There isn't a wasted syllable in this lyric.  The echo of the "und" sound in "thunder" and "under" is a skillful and effective internal rhyme, but more subtle is the corresponding echo of the "a" sound in "planned" and "vanish."  There are literary poems that are less adept. 

 Though this song has been recorded and performed a vast number of times, it seldom has included more than the chorus: the last eight lines. So the song really doesn’t make sense until you get to those late lines, and “If you want the things you love you must have showers...” But with the initial verse, the point is very clear, and much more powerful.

 I could find only three recordings of the entire song, beginning with the first, by Bing Crosby in 1936 and ending (for now) with James Taylor’s version in his 2020 American Standard album. Arthur Johnston and Johnny Burke wrote the song and several others for Crosby’s movie titled Pennies From Heaven. His version was a hit record in 1936. These lyrics as a whole are both sobering and hopeful.

 And that’s perhaps why the version using the entire song released in 1937 by singer Arthur Tracy is the one selected for the Dennis Potter BBC 1978 miniseries and the subsequent 1981 movie, starring Steve Martin and Bernadette Peters. Both productions used vintage recordings while contemporary actors lip-synched to them. New Yorker film reviewer Pauline Kael put her finger on why Tracy’s version is so memorable and appropriate—he sings an upbeat song while sounding like he’s on the verge of crying.

 Potter’s teleplay and screenplay were set in the Great Depression of the 1930s, and the song itself was written then. It’s subject is the Depression, as its first audience would have understood. The line “you’ll find your fortune falling all over town” is a succinct description of how the Depression’s effects quickly accumulated, as people lost their savings, a major part of their income or their jobs, perhaps even their homes. Middle class people—teachers, nurses, mid-level executives—found themselves on the street. Desperation looking for solace was a natural condition. 

Within the song however, those lines function in the opposite way.  Future fortune is literally falling all over town from the sky, collected by that upturned umbrella.  This is a conceit Shakespeare might have written, if he'd been a 1930s songwriter.

  Whether Dennis Potter’s series or movie caught the more characteristic and complex moods of the Depression beyond desperation and denial is debatable. However, this lyric and its premise as metaphor stand on their own, transcending their original time. Today, as the slow end of the Covid crisis looks to be in sight, the idea of better times as a payoff for enduring hard times resonates again.
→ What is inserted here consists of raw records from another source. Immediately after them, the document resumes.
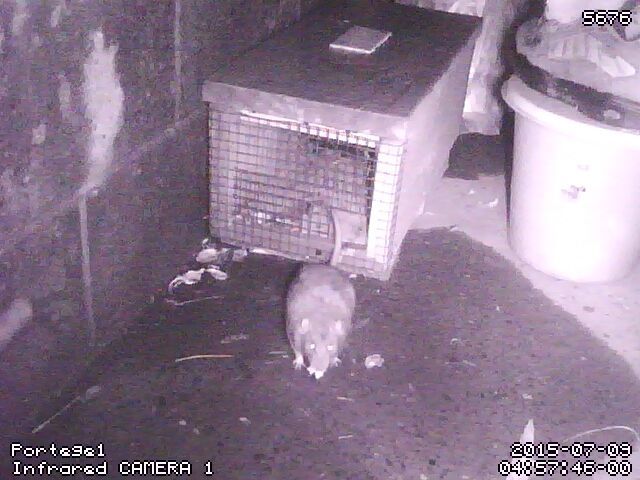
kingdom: Animalia
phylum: Chordata
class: Mammalia
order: Rodentia
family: Muridae
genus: Rattus
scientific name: Rattus norvegicus
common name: Brown rat
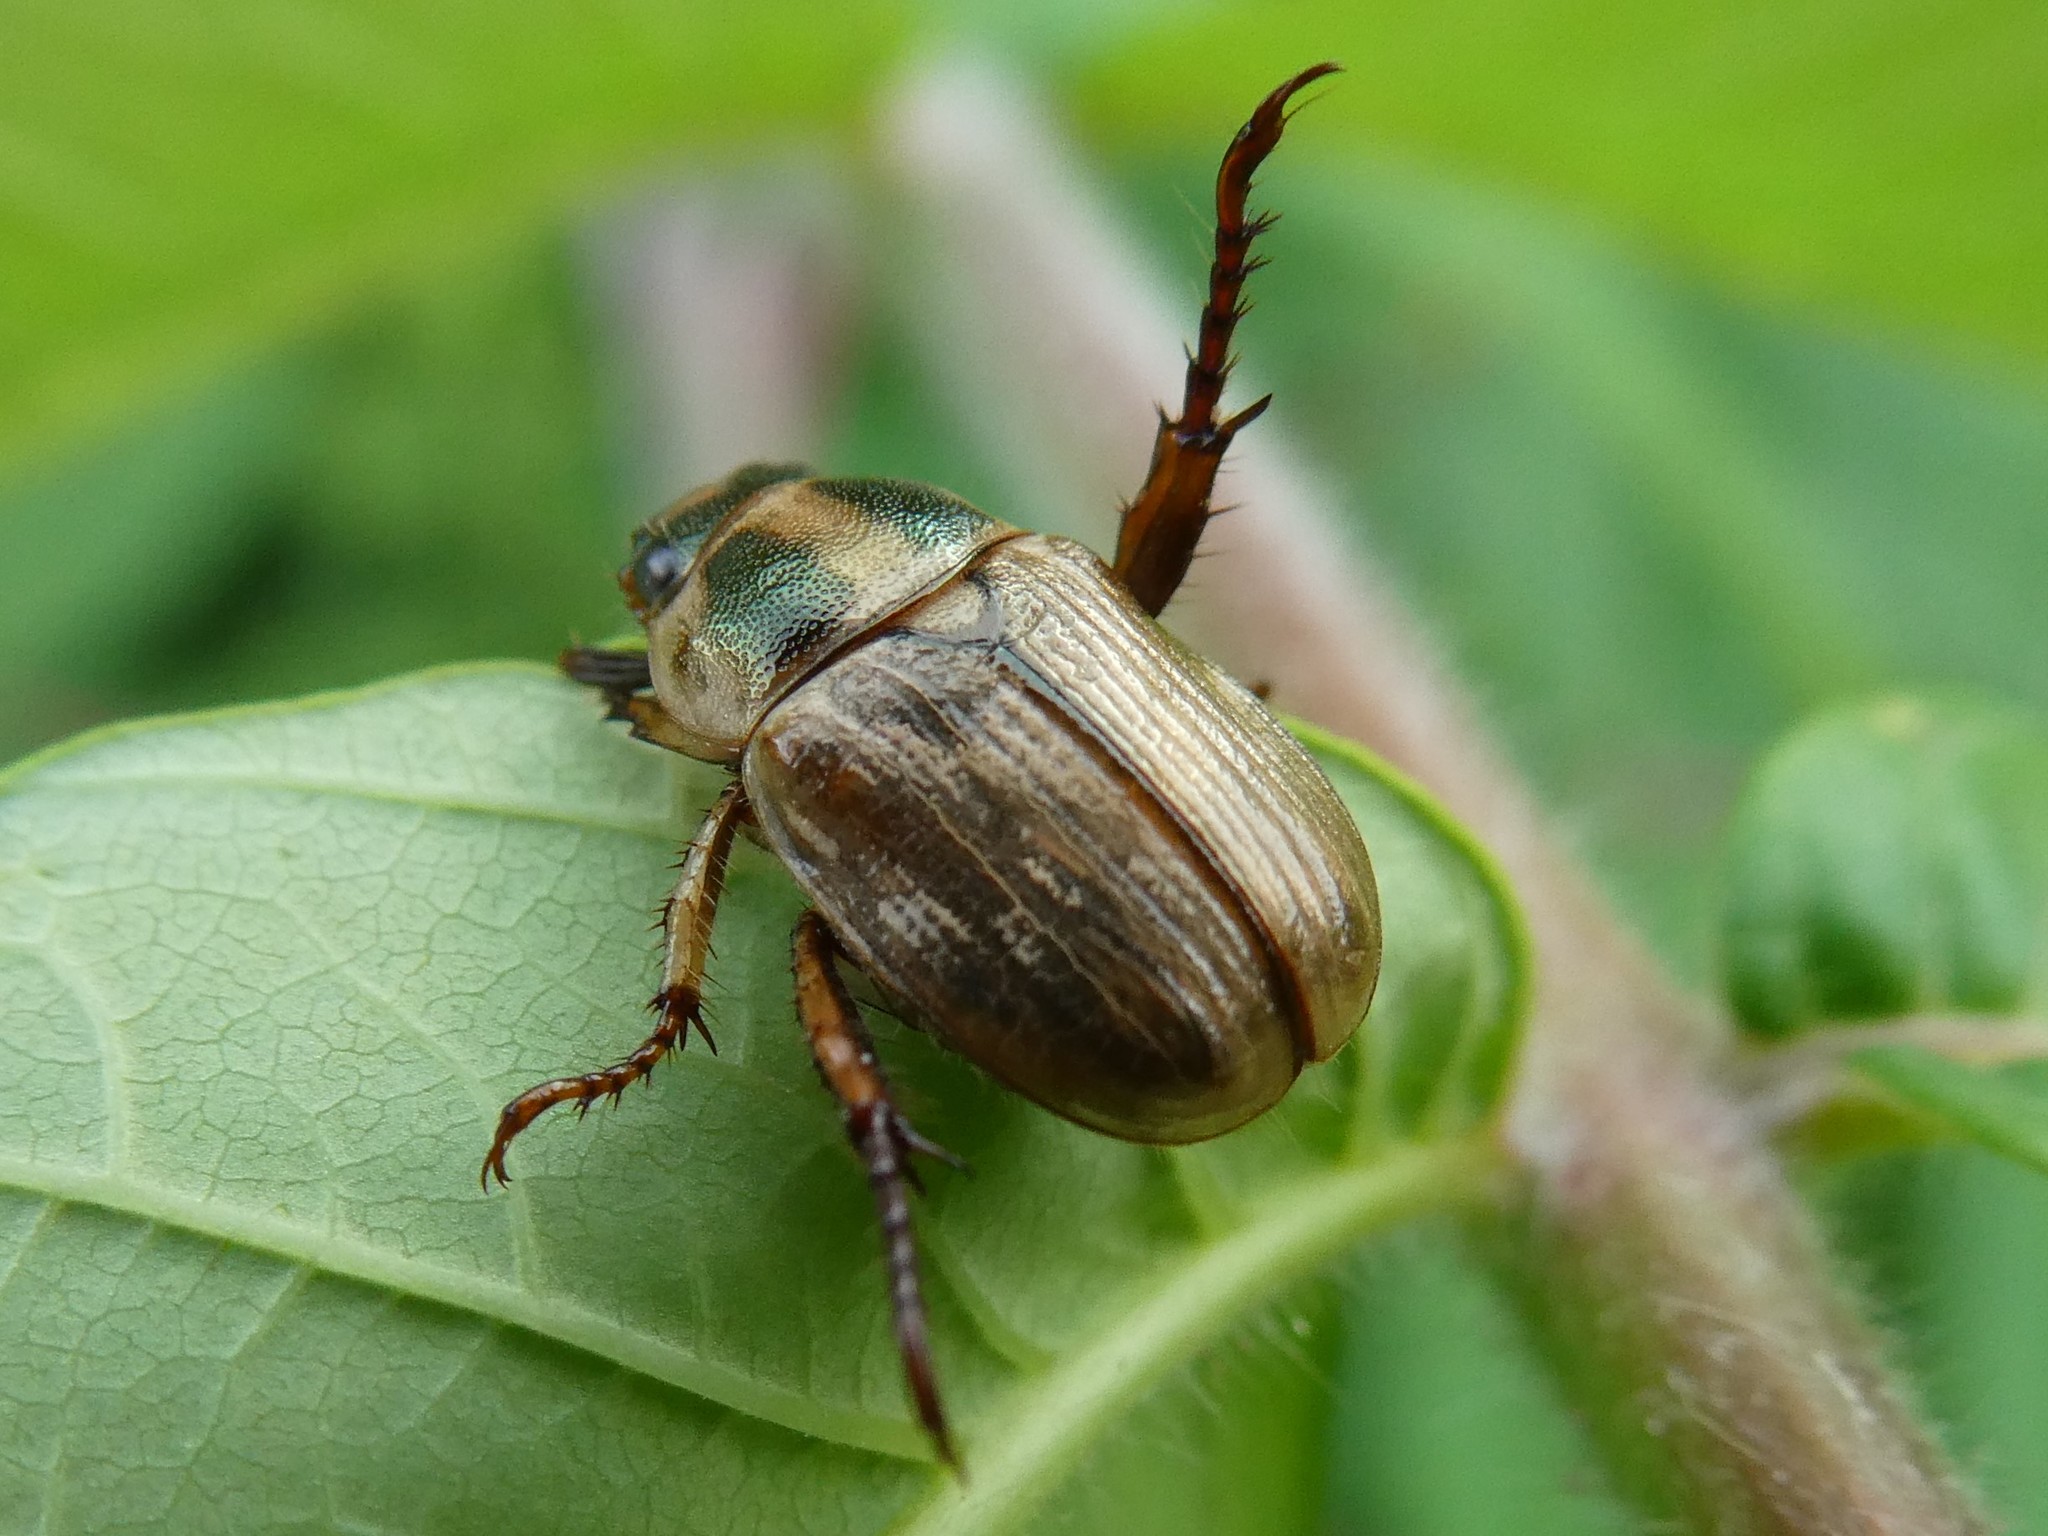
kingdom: Animalia
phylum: Arthropoda
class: Insecta
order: Coleoptera
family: Scarabaeidae
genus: Exomala
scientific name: Exomala orientalis
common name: Oriental beetle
 Johnny Burke wrote lyrics for other popular songs such as “Imagination” (a hit for the Glenn Miller band), “Moonlight Becomes You,” “Misty” and a staple of my childhood, “Swinging on a Star.” (“Would you like to swing on a star/carry moonbeams home in a jar...”) 

 Thanks to the Dennis Potter films, 1930s singer Arthur Tracy came out of retirement in the 1980s for one last series of engagements at New York’s The Cookery, which also revived the careers of cherished musical elders Eubie Blake and Alberta Hunter.  Here's a link to the 1981 movie scene with his rendition of “Pennies From Heaven.” (For some reason I'm unable to embed it here.)  Although the British miniseries used the entire original recording, the MGM movie substituted a new instrumental bridge by Marvin Hamlisch. The dance sequence featuring Vernal Bagneris is itself worth seeing.